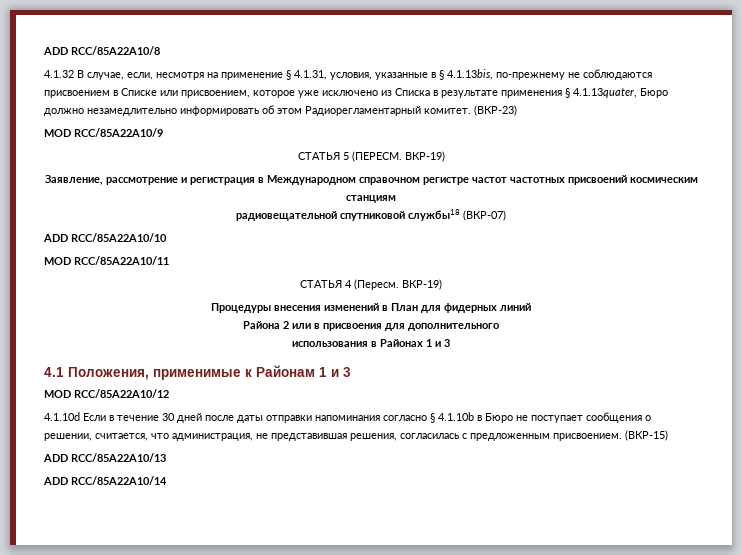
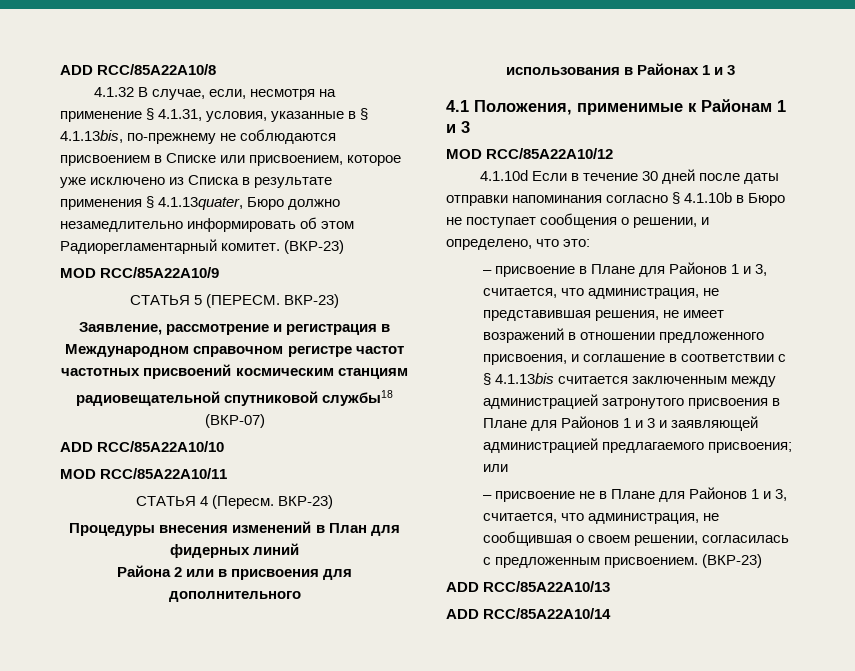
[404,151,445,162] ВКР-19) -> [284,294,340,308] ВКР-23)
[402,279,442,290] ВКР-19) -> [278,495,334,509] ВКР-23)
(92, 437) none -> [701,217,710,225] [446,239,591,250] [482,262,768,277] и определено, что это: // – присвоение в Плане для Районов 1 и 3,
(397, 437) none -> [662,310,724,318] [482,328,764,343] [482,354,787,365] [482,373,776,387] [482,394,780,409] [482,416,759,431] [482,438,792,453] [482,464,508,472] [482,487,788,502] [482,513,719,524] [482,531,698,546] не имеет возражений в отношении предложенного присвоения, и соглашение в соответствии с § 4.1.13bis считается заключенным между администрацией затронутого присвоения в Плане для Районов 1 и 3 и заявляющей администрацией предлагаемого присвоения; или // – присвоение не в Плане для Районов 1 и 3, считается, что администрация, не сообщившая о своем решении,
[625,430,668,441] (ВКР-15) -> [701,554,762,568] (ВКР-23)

- [WORK ITEM] Leave images out of the retyped records; keep all else exact.

- [YOUR RESPONSE]
[404,151,445,162] ВКР-19) -> [284,294,340,308] ВКР-23)
[402,279,442,290] ВКР-19) -> [278,495,334,509] ВКР-23)
(92, 437) none -> [701,217,710,225] [446,239,591,250] [482,262,768,277] и определено, что это: // – присвоение в Плане для Районов 1 и 3,
(397, 437) none -> [662,310,724,318] [482,328,764,343] [482,354,787,365] [482,373,776,387] [482,394,780,409] [482,416,759,431] [482,438,792,453] [482,464,508,472] [482,487,788,502] [482,513,719,524] [482,531,698,546] не имеет возражений в отношении предложенного присвоения, и соглашение в соответствии с § 4.1.13bis считается заключенным между администрацией затронутого присвоения в Плане для Районов 1 и 3 и заявляющей администрацией предлагаемого присвоения; или // – присвоение не в Плане для Районов 1 и 3, считается, что администрация, не сообщившая о своем решении,
[625,430,668,441] (ВКР-15) -> [701,554,762,568] (ВКР-23)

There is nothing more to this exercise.